Task instructions = The answer should be each line of the records that contains the word "hand"; please copy them all.

Dataset items:

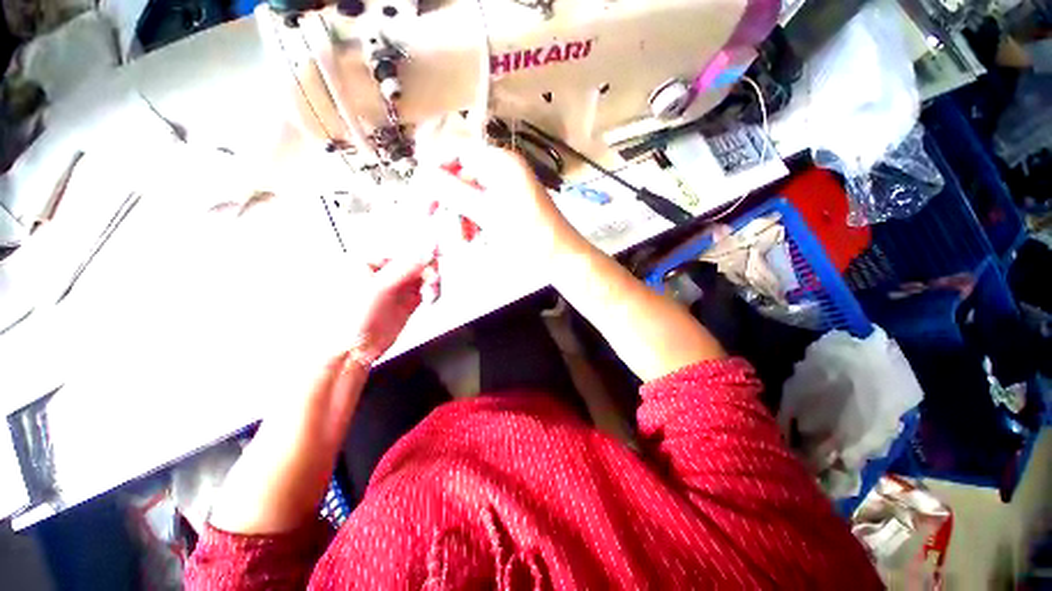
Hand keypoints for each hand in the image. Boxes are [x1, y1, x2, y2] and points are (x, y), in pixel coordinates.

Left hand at [199, 192, 437, 405]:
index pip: (403, 240)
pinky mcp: (404, 303)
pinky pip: (425, 291)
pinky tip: (429, 299)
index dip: (423, 237)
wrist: (341, 358)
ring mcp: (394, 286)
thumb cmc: (344, 319)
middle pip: (416, 255)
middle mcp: (381, 267)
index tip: (442, 235)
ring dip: (433, 279)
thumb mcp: (377, 289)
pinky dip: (431, 293)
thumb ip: (406, 266)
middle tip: (438, 271)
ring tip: (431, 291)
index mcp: (367, 257)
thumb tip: (429, 243)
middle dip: (432, 261)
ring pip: (425, 273)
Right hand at [414, 130, 587, 268]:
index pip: (457, 151)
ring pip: (470, 194)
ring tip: (460, 237)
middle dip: (447, 198)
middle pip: (462, 173)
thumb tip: (423, 174)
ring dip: (459, 214)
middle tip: (431, 218)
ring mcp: (507, 188)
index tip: (420, 192)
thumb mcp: (489, 214)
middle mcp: (504, 169)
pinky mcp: (510, 206)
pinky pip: (482, 207)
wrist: (562, 257)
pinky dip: (473, 221)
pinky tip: (471, 237)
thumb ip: (455, 192)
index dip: (435, 168)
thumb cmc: (529, 236)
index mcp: (501, 162)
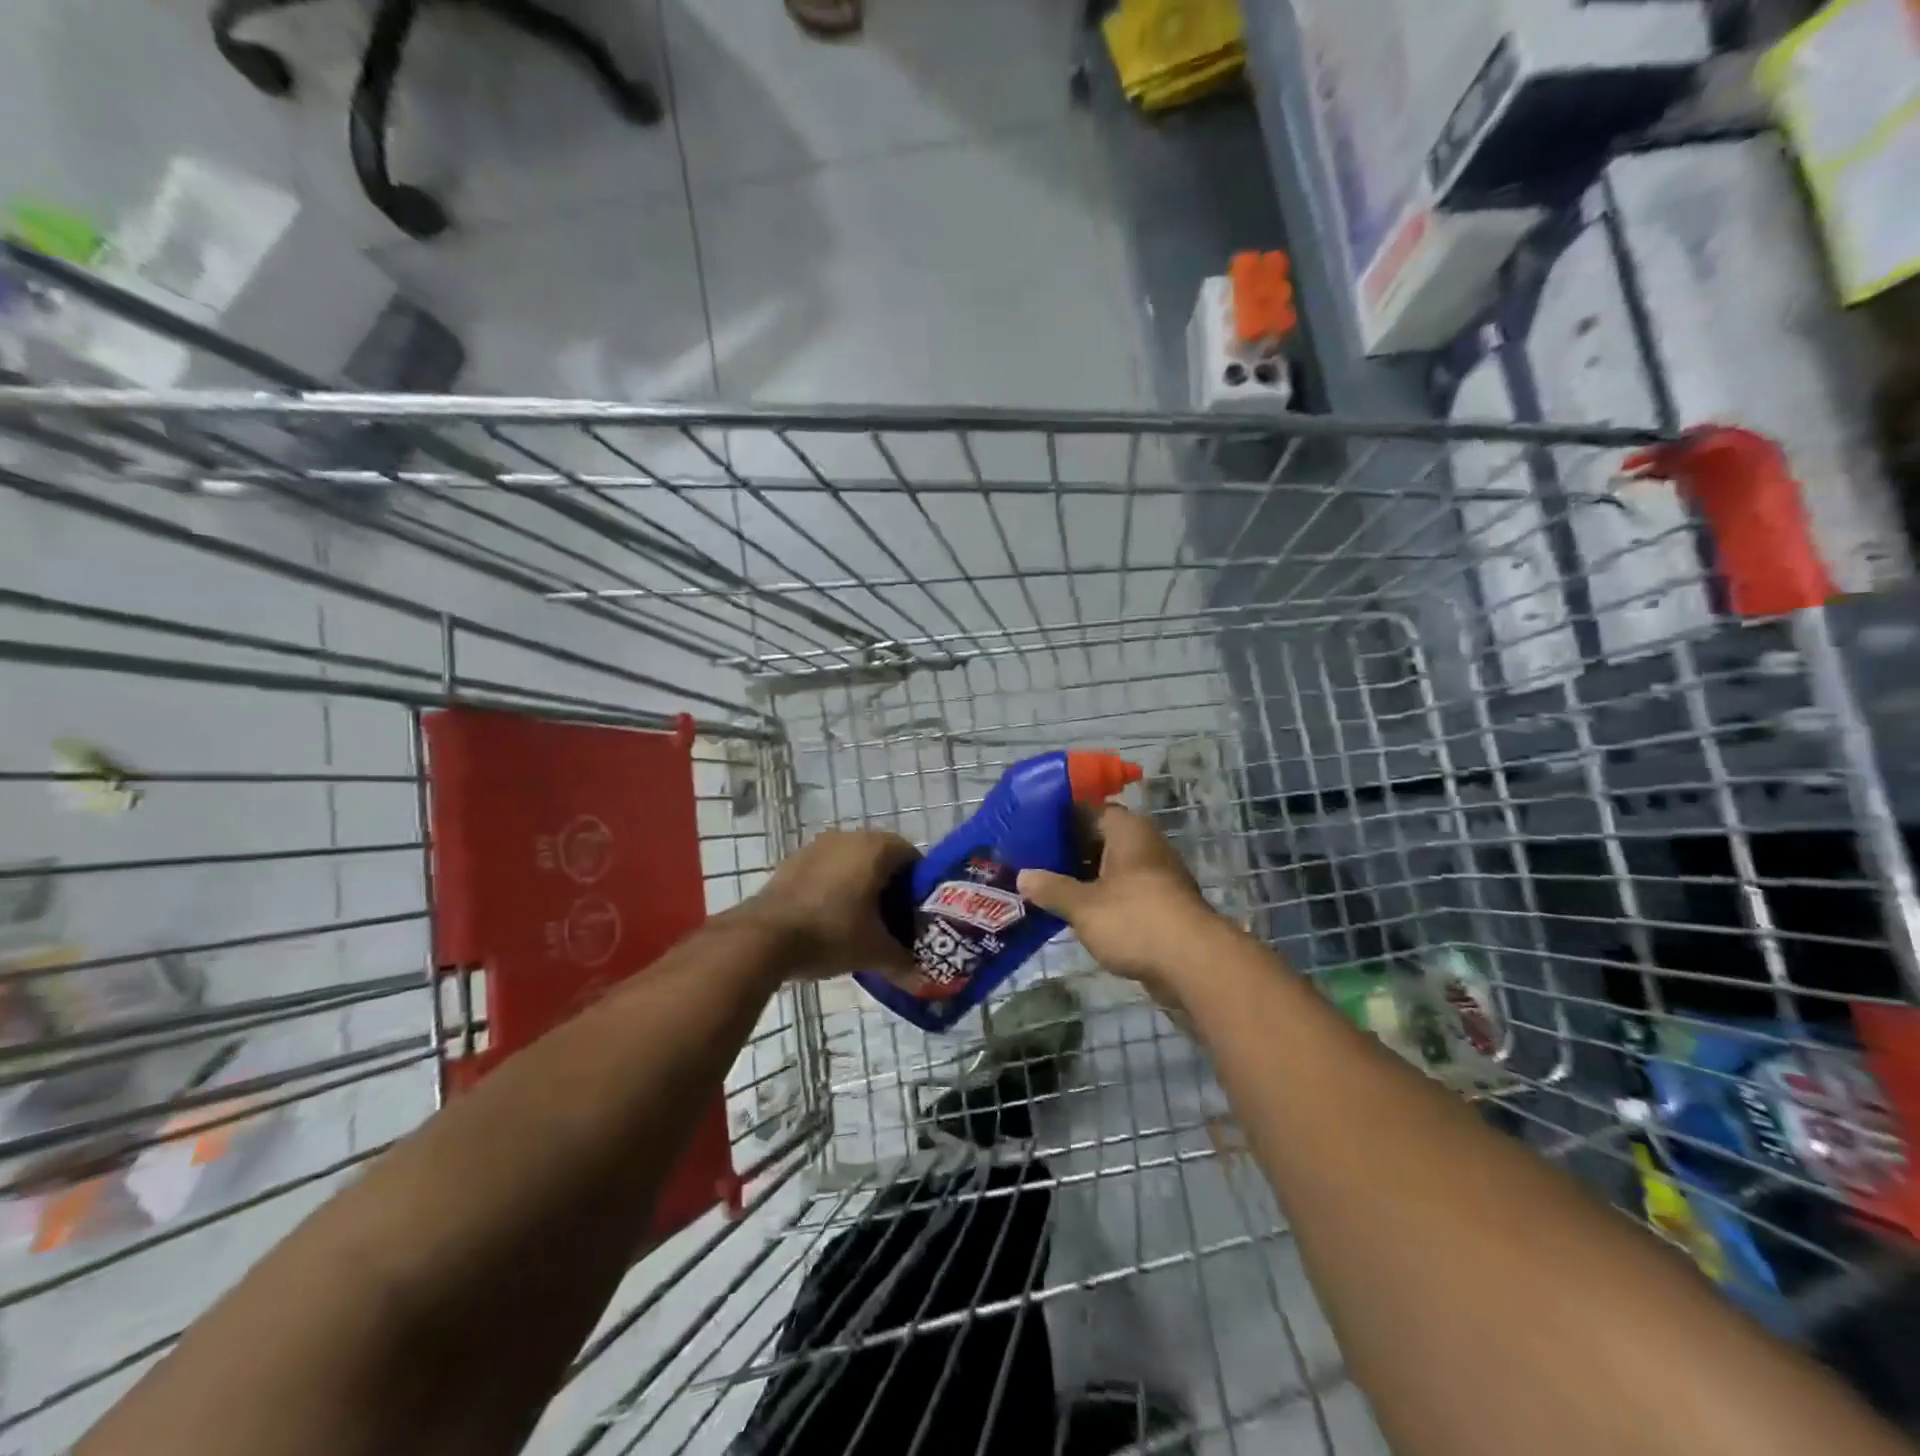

The answer =
Hand keypoints for each hand in the image. Boxes are [x1, y1, x2, y2] and points are (x, y), in pixel coordinates.
Left hand at [199, 192, 437, 405]:
Right hand at [414, 130, 587, 268]:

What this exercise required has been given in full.